Shenanigans that included petty thefts and youthful buffoonery caused tongues to wag in our neighborhood. Gasoline stealing, which by our opinion was done by outsiders, produced vows to lock their barrels.
Farmers who grew sweet corn for the canning company complained about people helping themselves when the crop was ready, but no one — other than a woman thief whose car would not start as she attempted to leave — was directly confronted.
Mother, who picked field corn and said that while it was not sweet was still better than nothing, said that swiping a few ears among countless thousands was still stealing. She also reminisced about earlier times when rascals tipped over outhouses. There also was the chicken stealer, who angered people after he hit several coops in the neighborhood.
The thefts continued for an entire summer until someone armed with a shotgun caught a man leaving a coop with a gunny sack containing a few hens. It transpired that the thief had mental problems and the stolen birds were part of a weird ritual.
Our weekly newspaper reported on dog snatchers working the area. The canines were taken and then sold to institutions for research. A healthy farm dog could fetch $25.
The neighborhood was shocked when a farmer reported that his pickup engine had been ruined when someone had spiked the gasoline tank with sugar. He was certain who did it, but there was no proof.
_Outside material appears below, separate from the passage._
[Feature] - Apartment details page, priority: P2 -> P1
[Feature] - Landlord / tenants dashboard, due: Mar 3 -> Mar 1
He and a neighbor had been in a long dispute and the vandalism involved getting even.
We sometimes made up our own crime stories. One involved homeless railroad riders who took shelter in a nearby abandoned farmstead. It was supposed they were on the lookout for kids our age. It was easy to believe that our stories contained a kernel of truth on nights when the sky held a trillion stars and the wind rattled through the trees.
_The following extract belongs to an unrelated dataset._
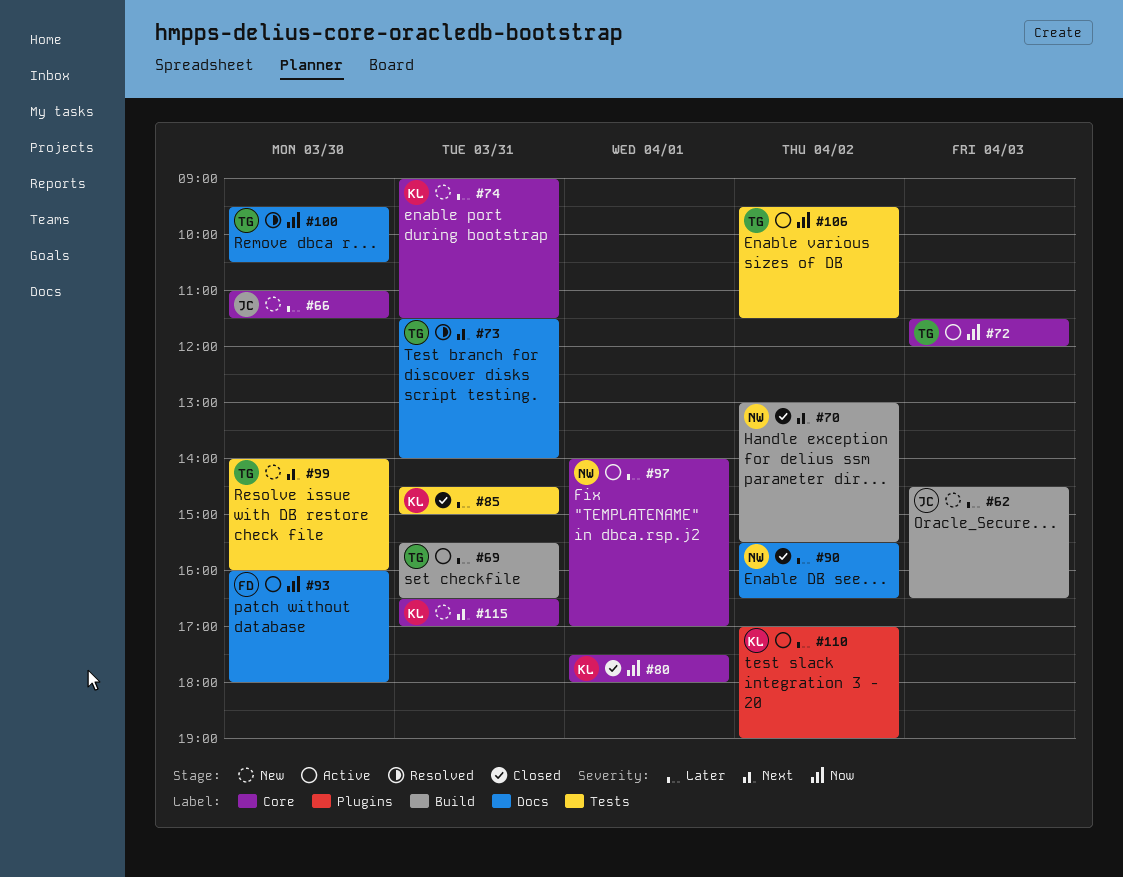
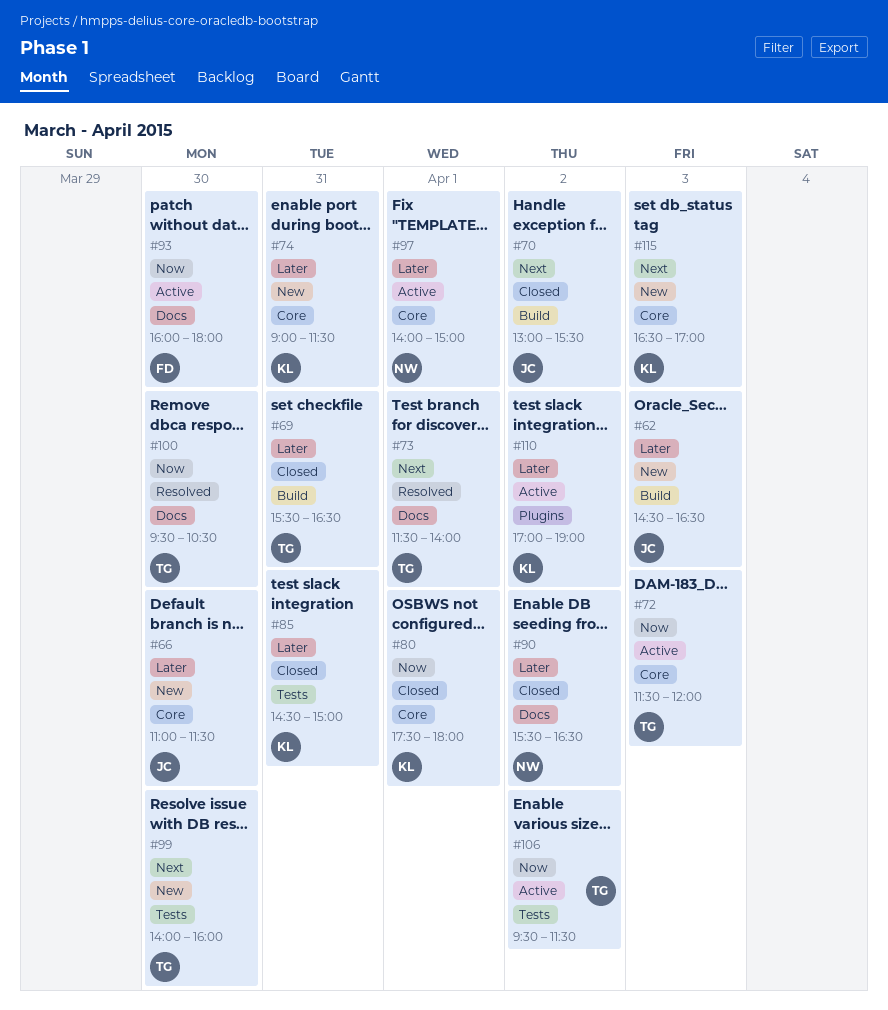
#69, status: Active -> Closed
#70, owner: NW -> JC
#73, day: Mar 31 -> Apr 1
#97, ends: 17:00 -> 15:00
#115, day: Mar 31 -> Apr 3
Grim reality sometimes intruded on our make believe. Such was the case when we heard that a neighboring dairy farmer had put a half-dozen kittens in a sack, weighted it with a rock and drowned the kittens in a stock tank. His son explained that his dad was not cruel, because their barn had been overrun with unwanted cats. We disagreed, because his father was the kind who veered while driving to hit squirrels, cottontails and even raccoons.
Mother, who was unfailingly kind to animals both big and small, said we ought not judge. Our own cat population, which thrived on cow milk, strainer filters, mice and haymow pigeons, expanded and shrank due to natural forces. Our cat herd (the correct word for a group of felines is a clowder and several kittens are called a kindle) periodically was stricken with distemper.
Wild tomcats that appeared to be three times larger than regular toms sometimes visited to kill kittens so they could have the full attention of females. An orange tomcat had finished killing a calico’s litter before he was chased with the aid of a pitchfork to the empty silo where he met his end with a rifle.
I could not then nor now hit the broad side of a barn, which was a handicap when we hunted pigeons in the haymow with a BB gun. We hunted them — despite their reputation as rats with wings — for their meat. Mother put the dressed pigeons in a pressure cooker with a heap of dressing. Pigeons’ dark meat was moist and delicious.
Some farmers welcomed pigeon shooters to hunt while others — fearful that their barn’s roof would be filled with holes — refused them.
The transgressions that occurred gave us something to talk about. Stories that contained a nugget of truth became exaggerated far beyond their importance. We were, more or less, an unofficial and colorful news source for our neighborhood.
Mychal Wilmes is the retired managing editor of Agri News. He lives in West Concord, Minn., with his wife, Kathy.